Background Accurate evaluated nuclear data libraries are fundamental inputs for reactor physics simulations, directly determining calculation precision. In October 2024, the ENDF/B-VIII.1 library was officially released, featuring extensive updates in nuclear reaction models, experimental measurements, and evaluation methodologies compared to its predecessor, ENDF/B-VIII.0. To ensure its reliability in advanced nuclear energy systems, its applicability to fast spectrum reactor calculations must be thoroughly validated.

Purpose This study aims to systematically evaluate the performance and applicability of the newly released ENDF/B-VIII.1 evaluated nuclear data library in Monte Carlo reactor physics simulations for various fast spectrum experimental devices.

Methods The nuclear data processing program NECP-Atlas was utilized to process the raw ENDF/B-VIII.1 library and generate continuous-energy nuclear data in ACE format. A comprehensive suite of domestic and international fast spectrum benchmarks—including HMF057, PMF035, BN-600, SNEAK-7A/7B, CEFR, and ZPPR-9—was selected to cover diverse fuel types (HEU, Pu, MOX), core geometries, and coolants (sodium and lead). High-fidelity simulations were executed using the Monte Carlo code RMC to calculate key parameters such as the effective multiplication factor k_eff and control rod worth. The results were compared against calculations using the ENDF/B-VIII.0 and ENDF/B-VII.0 libraries.

Results Numerical results demonstrate that the processed ENDF/B-VIII.1 library can be successfully applied to Monte Carlo calculations for fast spectrum devices. For simple uranium assemblies and the SNEAK benchmarks, ENDF/B-VIII.1 exhibits improved accuracy, yielding k_eff values closer to the experimental benchmarks than previous versions. Conversely, for complex plutonium-bearing cores (e.g., CEFR and ZPPR-9), the calculated k_eff values are notably lower, leading to larger negative deviations from experimental data. This trend stems from the significant re-evaluation of the Pu-239 radiative capture cross-section in the new library. For control rod worth simulations in ZPPR-9, ENDF/B-VIII.1 generally matches the accuracy of older libraries across most cases, though a distinct deviation occurs in Case 5 due to the localized high-plutonium concentration in that experimental zone.

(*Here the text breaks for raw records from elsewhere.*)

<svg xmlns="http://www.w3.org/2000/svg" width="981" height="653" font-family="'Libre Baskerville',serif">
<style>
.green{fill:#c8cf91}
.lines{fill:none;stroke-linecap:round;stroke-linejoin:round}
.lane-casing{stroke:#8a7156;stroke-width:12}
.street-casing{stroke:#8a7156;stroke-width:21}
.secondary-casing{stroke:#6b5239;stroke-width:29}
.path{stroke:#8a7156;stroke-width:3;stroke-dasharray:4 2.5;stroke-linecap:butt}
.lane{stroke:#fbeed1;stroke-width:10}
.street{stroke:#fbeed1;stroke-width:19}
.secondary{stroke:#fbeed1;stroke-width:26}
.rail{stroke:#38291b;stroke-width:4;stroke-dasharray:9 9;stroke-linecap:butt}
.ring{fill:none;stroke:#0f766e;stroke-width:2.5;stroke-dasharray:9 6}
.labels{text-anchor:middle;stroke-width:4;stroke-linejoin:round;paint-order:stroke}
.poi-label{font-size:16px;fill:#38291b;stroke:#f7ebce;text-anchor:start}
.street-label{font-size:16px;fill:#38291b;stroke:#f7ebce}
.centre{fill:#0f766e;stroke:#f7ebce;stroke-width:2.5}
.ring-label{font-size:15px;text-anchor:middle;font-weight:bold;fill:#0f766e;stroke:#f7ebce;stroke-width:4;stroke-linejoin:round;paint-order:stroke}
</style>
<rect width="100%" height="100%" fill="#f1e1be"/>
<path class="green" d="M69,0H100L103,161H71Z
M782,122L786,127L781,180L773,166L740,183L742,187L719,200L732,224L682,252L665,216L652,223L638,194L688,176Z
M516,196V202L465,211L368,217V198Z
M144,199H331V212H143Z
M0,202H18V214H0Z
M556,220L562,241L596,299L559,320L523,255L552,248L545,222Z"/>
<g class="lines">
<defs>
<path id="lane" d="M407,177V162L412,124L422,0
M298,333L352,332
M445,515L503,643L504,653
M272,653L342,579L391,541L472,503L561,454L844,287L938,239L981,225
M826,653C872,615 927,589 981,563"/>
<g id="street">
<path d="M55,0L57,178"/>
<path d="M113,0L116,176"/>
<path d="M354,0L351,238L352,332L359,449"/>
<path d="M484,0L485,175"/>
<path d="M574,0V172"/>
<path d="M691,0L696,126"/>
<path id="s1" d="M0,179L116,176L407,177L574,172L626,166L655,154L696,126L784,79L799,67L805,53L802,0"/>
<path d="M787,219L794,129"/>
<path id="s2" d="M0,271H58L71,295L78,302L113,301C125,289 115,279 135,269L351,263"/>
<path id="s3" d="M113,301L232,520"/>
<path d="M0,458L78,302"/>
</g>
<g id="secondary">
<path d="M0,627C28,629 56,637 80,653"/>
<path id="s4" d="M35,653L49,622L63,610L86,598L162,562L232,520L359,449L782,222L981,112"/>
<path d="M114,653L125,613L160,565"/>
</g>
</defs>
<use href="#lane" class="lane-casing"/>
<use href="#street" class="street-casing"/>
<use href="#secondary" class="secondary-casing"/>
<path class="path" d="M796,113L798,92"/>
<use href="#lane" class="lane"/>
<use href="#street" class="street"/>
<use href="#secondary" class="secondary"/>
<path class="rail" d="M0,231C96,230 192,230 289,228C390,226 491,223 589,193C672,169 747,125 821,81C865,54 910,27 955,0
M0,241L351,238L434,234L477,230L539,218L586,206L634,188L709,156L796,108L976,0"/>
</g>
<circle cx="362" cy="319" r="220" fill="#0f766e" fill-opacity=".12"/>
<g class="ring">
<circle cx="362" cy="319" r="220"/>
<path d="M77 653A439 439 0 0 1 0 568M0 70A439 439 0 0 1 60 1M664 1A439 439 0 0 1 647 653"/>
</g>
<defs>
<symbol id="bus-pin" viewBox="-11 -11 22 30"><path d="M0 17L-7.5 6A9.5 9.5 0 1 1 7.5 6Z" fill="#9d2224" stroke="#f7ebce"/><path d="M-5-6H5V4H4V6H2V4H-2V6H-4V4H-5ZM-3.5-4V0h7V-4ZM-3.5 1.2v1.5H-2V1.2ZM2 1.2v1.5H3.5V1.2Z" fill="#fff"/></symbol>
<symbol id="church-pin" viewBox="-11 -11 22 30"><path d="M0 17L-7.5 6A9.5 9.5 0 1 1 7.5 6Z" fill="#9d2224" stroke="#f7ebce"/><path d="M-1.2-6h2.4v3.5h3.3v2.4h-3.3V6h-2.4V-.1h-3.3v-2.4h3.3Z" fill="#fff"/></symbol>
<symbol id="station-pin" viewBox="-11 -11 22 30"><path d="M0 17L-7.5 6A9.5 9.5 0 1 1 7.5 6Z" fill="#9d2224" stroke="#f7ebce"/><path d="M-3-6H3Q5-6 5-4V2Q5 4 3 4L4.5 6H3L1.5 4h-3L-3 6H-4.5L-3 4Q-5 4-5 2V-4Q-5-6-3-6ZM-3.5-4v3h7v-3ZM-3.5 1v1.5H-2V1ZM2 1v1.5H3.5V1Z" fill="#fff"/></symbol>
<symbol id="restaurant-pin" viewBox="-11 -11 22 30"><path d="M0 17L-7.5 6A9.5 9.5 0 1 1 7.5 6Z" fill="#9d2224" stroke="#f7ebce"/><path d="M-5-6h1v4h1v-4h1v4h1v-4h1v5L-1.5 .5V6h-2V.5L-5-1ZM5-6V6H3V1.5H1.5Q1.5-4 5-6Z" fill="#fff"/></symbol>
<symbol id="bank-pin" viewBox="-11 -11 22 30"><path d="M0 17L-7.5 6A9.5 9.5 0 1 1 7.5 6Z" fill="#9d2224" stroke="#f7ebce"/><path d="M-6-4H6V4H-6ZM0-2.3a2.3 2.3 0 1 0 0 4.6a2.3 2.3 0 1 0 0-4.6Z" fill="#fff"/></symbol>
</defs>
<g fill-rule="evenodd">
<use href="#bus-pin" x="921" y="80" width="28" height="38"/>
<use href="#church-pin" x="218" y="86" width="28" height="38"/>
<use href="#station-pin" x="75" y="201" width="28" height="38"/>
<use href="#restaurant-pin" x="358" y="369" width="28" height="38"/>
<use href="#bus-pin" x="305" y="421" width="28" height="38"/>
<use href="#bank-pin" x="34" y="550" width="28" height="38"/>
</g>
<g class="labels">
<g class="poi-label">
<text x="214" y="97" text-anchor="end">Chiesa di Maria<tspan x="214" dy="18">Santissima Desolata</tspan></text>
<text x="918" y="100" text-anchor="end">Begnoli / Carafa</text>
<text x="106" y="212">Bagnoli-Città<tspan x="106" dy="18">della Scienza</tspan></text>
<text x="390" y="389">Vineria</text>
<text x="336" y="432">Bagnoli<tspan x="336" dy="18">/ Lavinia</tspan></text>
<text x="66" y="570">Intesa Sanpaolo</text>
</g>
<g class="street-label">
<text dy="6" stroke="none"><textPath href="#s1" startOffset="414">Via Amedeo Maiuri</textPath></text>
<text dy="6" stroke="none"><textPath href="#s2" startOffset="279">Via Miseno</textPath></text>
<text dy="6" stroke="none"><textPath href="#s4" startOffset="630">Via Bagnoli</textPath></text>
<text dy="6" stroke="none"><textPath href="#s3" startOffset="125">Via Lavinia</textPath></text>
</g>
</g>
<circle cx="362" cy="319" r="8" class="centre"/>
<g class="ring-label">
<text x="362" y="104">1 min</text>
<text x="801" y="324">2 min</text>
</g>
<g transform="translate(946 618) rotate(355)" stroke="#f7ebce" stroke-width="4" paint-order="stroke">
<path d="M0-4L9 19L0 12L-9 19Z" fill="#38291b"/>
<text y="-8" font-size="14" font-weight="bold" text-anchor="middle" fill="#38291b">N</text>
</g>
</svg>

Conclusions The ENDF/B-VIII.1 evaluated library is fully capable of conducting reactor physics calculations for fast spectrum devices, providing reliable predictive performance for core criticality and control rod worth. However, the re-evaluated Pu-239 data introduces non-negligible discrepancies in plutonium-fueled systems, necessitating localized database adjustments, mixed-library approaches, or highly refined geometric modeling in future applications.